Am 12. April stockte WLFI seine Bestände auf, indem es über eine seiner Handelswallets 4,89 Millionen SEI-Tokens erwarb. Dies folgte auf einen Aufruf von Eric Trump im Februar, der seine Anhänger zum Kauf von Ether aufgefordert hatte. Seit diesem Tweet ist der Ether-Kurs um 55 Prozent eingebrochen.

Das Portfolio des Unternehmens umfasst insgesamt elf verschiedene Kryptowährungen, darunter Bitcoin, Ether sowie Altcoins wie Tron, Ondo Finance und Avalanche. Insgesamt hat WLFI 346,8 Millionen US-Dollar in diese Vermögenswerte investiert. Allein die Ethereum-Bestände haben jedoch über 114 Millionen US-Dollar an Wert verloren.

Insgesamt belaufen sich die Verluste des Portfolios mittlerweile auf 145,8 Millionen US-Dollar.
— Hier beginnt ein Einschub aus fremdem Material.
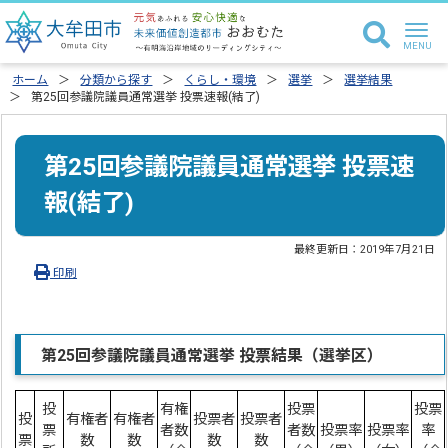
ホーム
分類から探す
くらし・環境
選挙
選挙結果
第25回参議院議員通常選挙 投票速報(結了)
第25回参議院議員通常選挙 投票速
報(結了)
最終更新日：
2019年7月21日
印刷
第25回参議院議員通常選挙 投票結果（選挙区）
投
有権
投票
投票
投
有権者
有権者
投票者
投票者
票
者数
者数
投票率
投票率
率
票
数
数
数
数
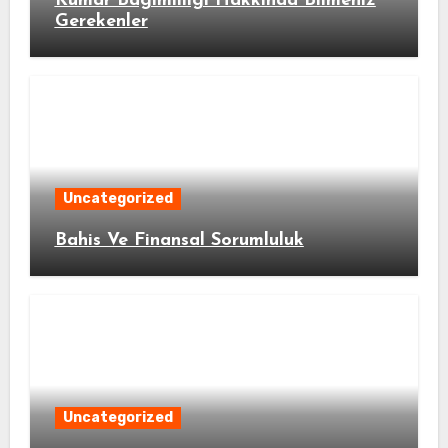
Kumar Bagimliligi Hakkinda Bilmeniz
Gerekenler
Uncategorized
Bahis Ve Finansal Sorumluluk
Uncategorized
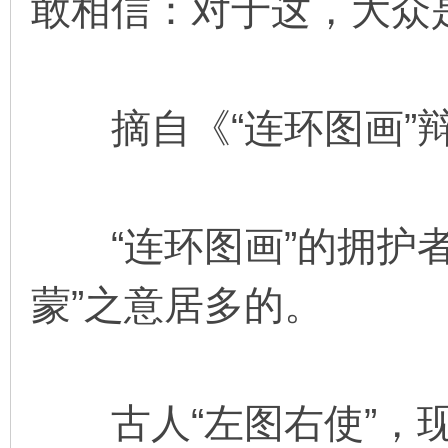
敢相信：对于这，大众
摘自《“连环图画”
“连环图画”的拥护者
蒙”之意居多的。
古人“左图右使”，现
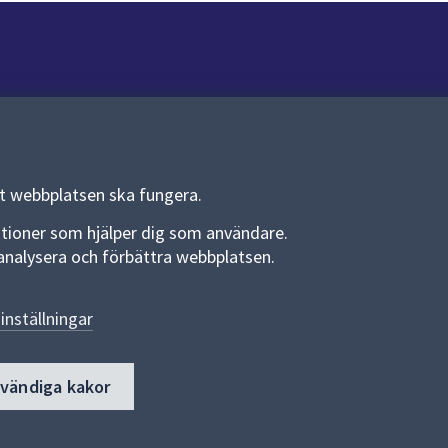
Om webbplatsen
Om webbplatsen
Allmänna handlingar och diarium
tt webbplatsen ska fungera.
Behandling av personuppgifter
funktioner som hjälper dig som användare.
an analysera och förbättra webbplatsen.
Kakor
Språk (other languages)
inställningar
Tillgänglighetsredogörelse
dvändiga kakor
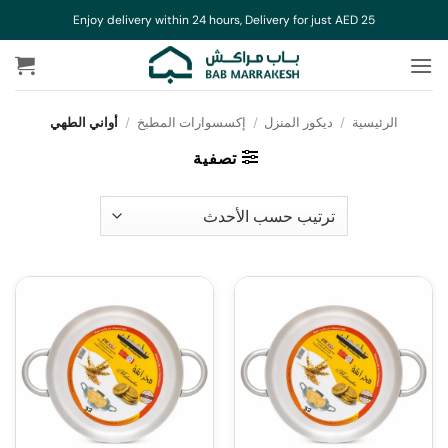
خطي
Enjoy delivery within 24 hours, Delivery for just AED 25
لمحتوى
الرئيسية
/
ديكور المنزل
/
إكسسوارات المطبخ
/
أواني الطهي
تصفية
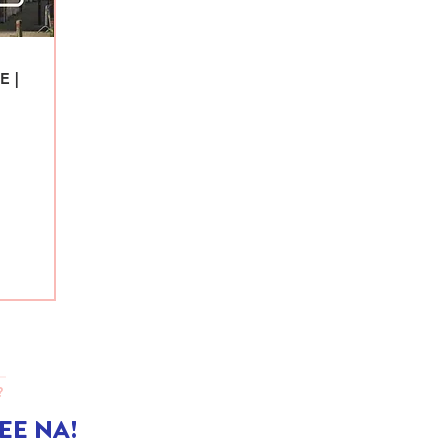
 |
g
?
EE NA!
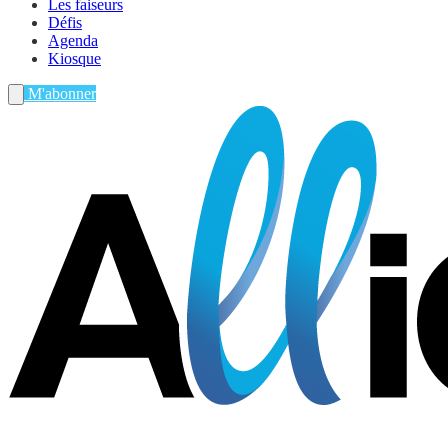
Les faiseurs
Défis
Agenda
Kiosque
M'abonner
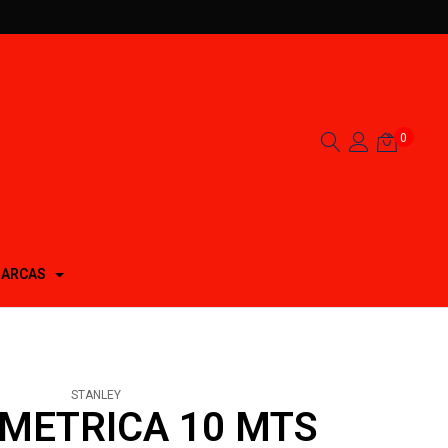
0
ARCAS
STANLEY
 METRICA 10 MTS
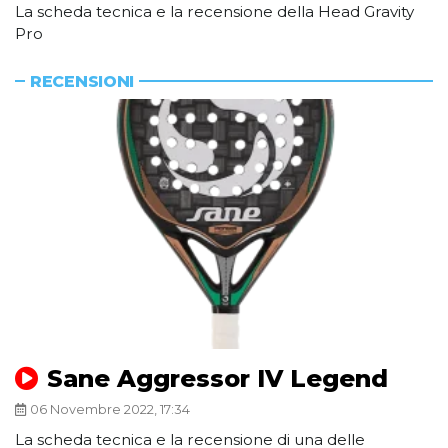
La scheda tecnica e la recensione della Head Gravity
Pro
RECENSIONI
Sane Aggressor IV Legend
06 Novembre 2022, 17:34
La scheda tecnica e la recensione di una delle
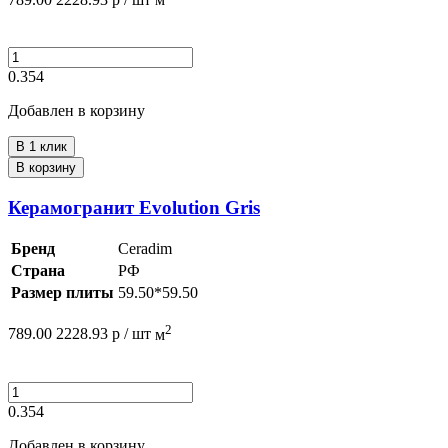
0.354
Добавлен в корзину
В 1 клик
В корзину
Керамогранит Evolution Gris
Бренд
Ceradim
Страна
РФ
Размер плиты
59.50*59.50
2
789.00
2228.93
р /
шт
м
0.354
Добавлен в корзину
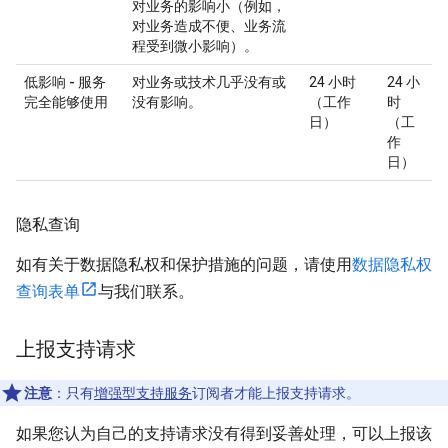
对业务的影响小（例如，
对业务造成不便、业务流
程受到微小影响）。
低影响 - 服务
对业务或技术几乎没有或
24 小时
24 小
完全能够使用
没有影响。
（工作
时
日）
（工
作
日）
隐私查询
如有关于数据隐私权和保护措施的问题，请使用
数据隐私权
查询表单
与我们联系。
上报支持请求
注意
：只有
增强型支持服务
订阅者才能上报支持请求。
如果您认为自己的支持请求没有得到妥善处理，可以上报该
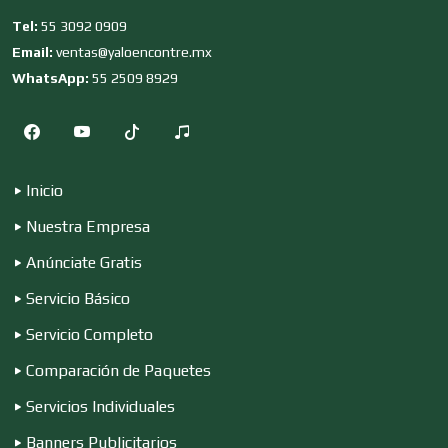
Tel:
55 3092 0909
Depósitos Dentales
Email:
ventas@yaloencontre.mx
WhatsApp:
55 2509 8929
Dermatólogos
Inicio
Desarrollo de Software
Nuestra Empresa
Anúnciate Gratis
Desperdicios Industriales
Servicio Básico
Servicio Completo
Dulcerías
Comparación de Paquetes
Servicios Individuales
Edecanes
Banners Publicitarios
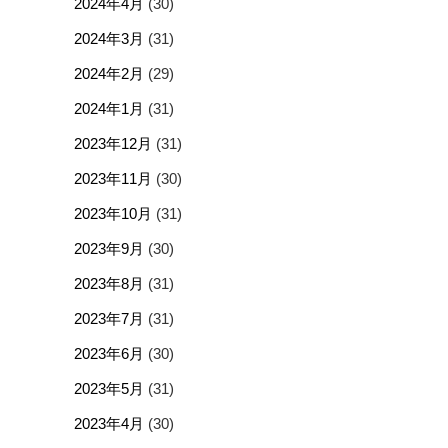
2024年4月
(30)
2024年3月
(31)
2024年2月
(29)
2024年1月
(31)
2023年12月
(31)
2023年11月
(30)
2023年10月
(31)
2023年9月
(30)
2023年8月
(31)
2023年7月
(31)
2023年6月
(30)
2023年5月
(31)
2023年4月
(30)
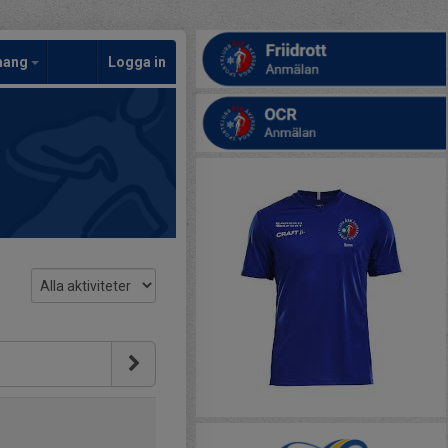
mang
Logga in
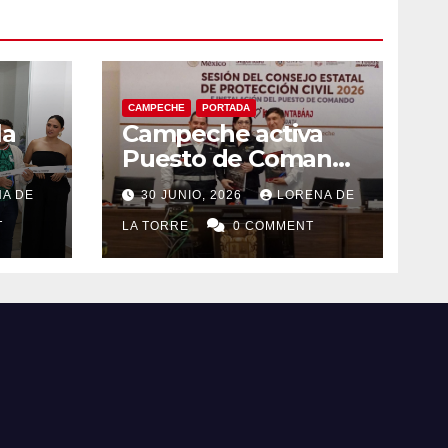
CAMPECHE
PORTADA
la
Campeche activa
Puesto de Comando
eo
y refuerza acciones
A DE
30 JUNIO, 2026
LORENA DE
el
de Protección Civil
T
ante riesgos
LA TORRE
0 COMMENT
hidrometeorológico
s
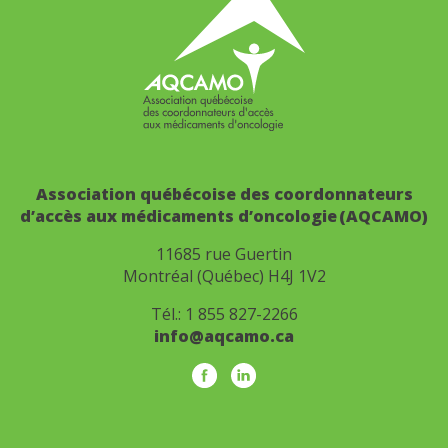
Association québécoise des coordonnateurs
d’accès aux médicaments d’oncologie (AQCAMO)
11685 rue Guertin
Montréal (Québec) H4J 1V2
Tél.:
1 855 827-2266
info@aqcamo.ca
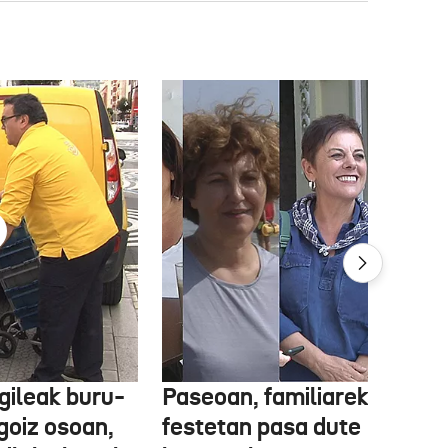
gileak buru-
Paseoan, familiarekin edo
a goiz osoan,
festetan pasa dute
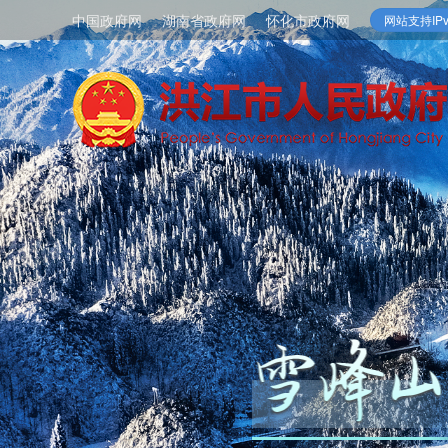
中国政府网
湖南省政府网
怀化市政府网
网站支持IPv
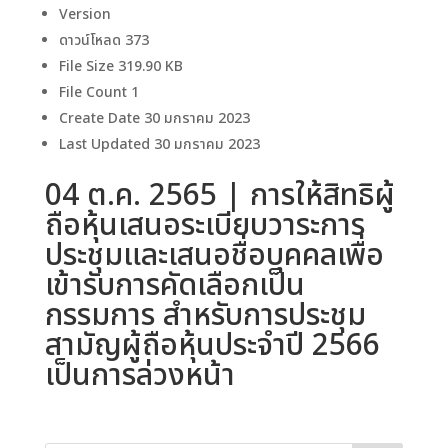
Version
ดาวน์โหลด
373
File Size
319.90 KB
File Count
1
Create Date
30 มกราคม 2023
Last Updated
30 มกราคม 2023
04 ต.ค. 2565 | การให้สิทธิผู้
ถือหุ้นเสนอระเบียบวาระการ
ประชุมและเสนอชื่อบุคคลเพื่อ
เข้ารับการคัดเลือกเป็น
กรรมการ สำหรับการประชุม
สามัญผู้ถือหุ้นประจำปี 2566
เป็นการล่วงหน้า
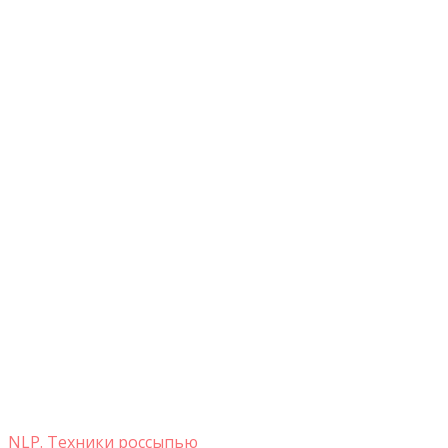
NLP. Техники россыпью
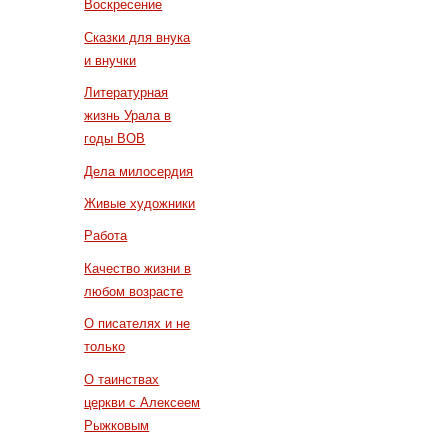
Воскресение
Сказки для внука
и внучки
Литературная
жизнь Урала в
годы ВОВ
Дела милосердия
Живые художники
Работа
Качество жизни в
любом возрасте
О писателях и не
только
О таинствах
церкви с Алексеем
Рыжковым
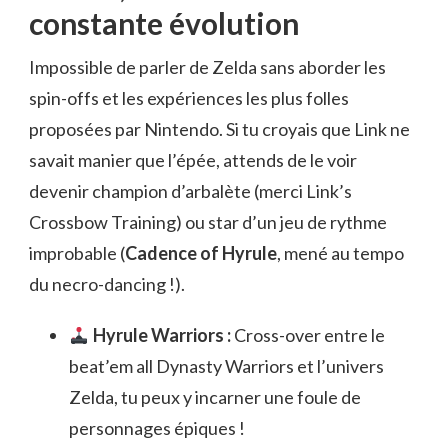
constante évolution
Impossible de parler de Zelda sans aborder les
spin-offs et les expériences les plus folles
proposées par Nintendo. Si tu croyais que Link ne
savait manier que l’épée, attends de le voir
devenir champion d’arbalète (merci Link’s
Crossbow Training) ou star d’un jeu de rythme
improbable (
Cadence of Hyrule
, mené au tempo
du necro-dancing !).
Hyrule Warriors :
Cross-over entre le
beat’em all Dynasty Warriors et l’univers
Zelda, tu peux y incarner une foule de
personnages épiques !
Die Entwicklung hat eine politische Debatte ausgelöst, insbesondere um den neu eingeführten Stablecoin USD1 von WLFI, der inzwischen auf führenden Krypto-Plattformen auftaucht.

Der jüngste Kauf von SEI-Tokens durch WLFI fügt sich in ein vielfältiges, aber stark angeschlagenes Portfolio ein. Angesichts des drastischen Ether-Einbruchs und der wachsenden Verluste sieht sich das Unternehmen zunehmend mit Kritik an seiner Anlagestrategie konfrontiert. Die Sichtbarkeit des Stablecoins auf großen Börsen hat den Fokus auf die Finanzentscheidungen des Unternehmens weiter verschärft.